Roy Lee twitched some more, turning finally to look up at the dark mountains. The lights from the gas station burnished his sleek black hairdo. “I’d tell you his name, Sonny, if you made me, but the way I heard it, he’s real sorry now he did it. You want to know?”
I considered it and then shook my head. What good would it do for me to go around sharing the same town with someone I hated? I just didn’t see the sense of it. Anyway, I figured the man who killed Daisy Mae would eventually get his due without any help from me. Justice, after all, had finally come to Pooky—Coalwood justice.

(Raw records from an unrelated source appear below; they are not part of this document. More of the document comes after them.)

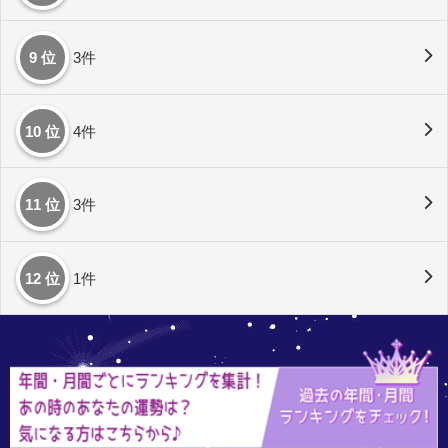
9 位
3件
10 位
4件
11 位
3件
12 位
1件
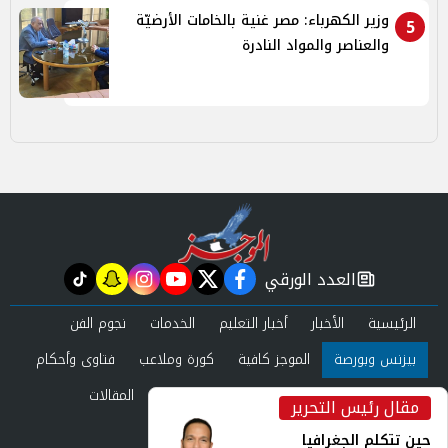
وزير الكهرباء: مصر غنية بالخامات الأرضيّة
5
والعناصر والمواد النادرة
العدد الورقي
tiktok
snapchat
instagram
youtube
twitter
facebook
newspaper
الرئيسية
الأخبار
أخبار التعليم
الخدمات
نجوم الفن
بيزنس وبورصة
الموجز كافية
كورة وملاعب
فتاوى وأحكام
صحة وجمال
عرب وعالم
حوادث ومحاكم
المقالات
مقال رئيس التحرير
inst
العدد الورقي
حين تتكلم الجغرافيا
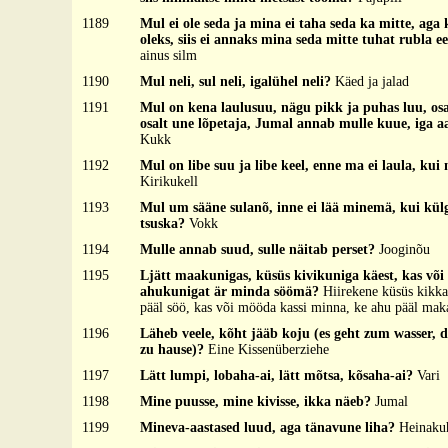
1189
Mul ei ole seda ja mina ei taha seda ka mitte, aga 
oleks, siis ei annaks mina seda mitte tuhat rubla e
ainus silm
1190
Mul neli, sul neli, igalühel neli?
Käed ja jalad
1191
Mul on kena laulusuu, nägu pikk ja puhas luu, osa
osalt une lõpetaja, Jumal annab mulle kuue, iga aa
Kukk
1192
Mul on libe suu ja libe keel, enne ma ei laula, kui
Kirikukell
1193
Mul um sääne sulanõ, inne ei lää minemä, kui külg
tsuska?
Vokk
1194
Mulle annab suud, sulle näitab perset?
Jooginõu
1195
Ljätt maakunigas, küsüs kivikuniga käest, kas võ
ahukunigat är minda söömä?
Hiirekene küsüs kikkal
pääl söö, kas või mööda kassi minna, ke ahu pääl mak
1196
Läheb veele, kõht jääb koju (es geht zum wasser, d
zu hause)?
Eine Kissenüberziehe
1197
Lätt lumpi, lobaha-ai, lätt mõtsa, kõsaha-ai?
Vari
1198
Mine puusse, mine kivisse, ikka näeb?
Jumal
1199
Mineva-aastased luud, aga tänavune liha?
Heinaku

It seemed as if the town had a way of eventually settling everything if only one was patient enough to let things sort themselves out.
“Thank you for telling me, Roy Lee,” I said, and all of a sudden I realized how much he meant to me. I found myself wanting to say that I hoped Roy Lee would always be my friend, and that I could be his, no matter what happened to us or where we went or how far apart we were. I settled for hitting him on the shoulder and then letting him hit me back, a good balled fist to the shoulder that hurt. That said everything I wanted to say without letting the words get in the way of it, anyway,
I said good night to Roy Lee and moved away from the fence and walked to the apple tree, wanting to be near Daisy Mae. I knelt and patted her grave, taking a handful of soil from it. I would put it in a fruit jar and take it to Indianapolis with me. Standing, I took a deep breath of mountain air, and then I knew something else. Mr. Dubonnet had been right that day years ago by the old railroad track when he said I had been born in the mountains and that’s where I belonged, no matter what I did or where I went. I didn’t understand him then, but now I did. Coalwood, its people, and the mountains were a part of me and I was a part of them and always would be. I also remembered that night when Dad had come back from Cleveland and we had argued in my room. I had gone to my window after he’d left and looked out, envying the men I saw going to and from the mine, because they knew exactly who they were and what they were doing. Standing under the apple tree where Daisy Mae was buried, I realized I didn’t have to envy them anymore: I also knew now who I was and what I was going to do. That was when, almost as if someone had pulled a string, my stomach and head stopped hurting.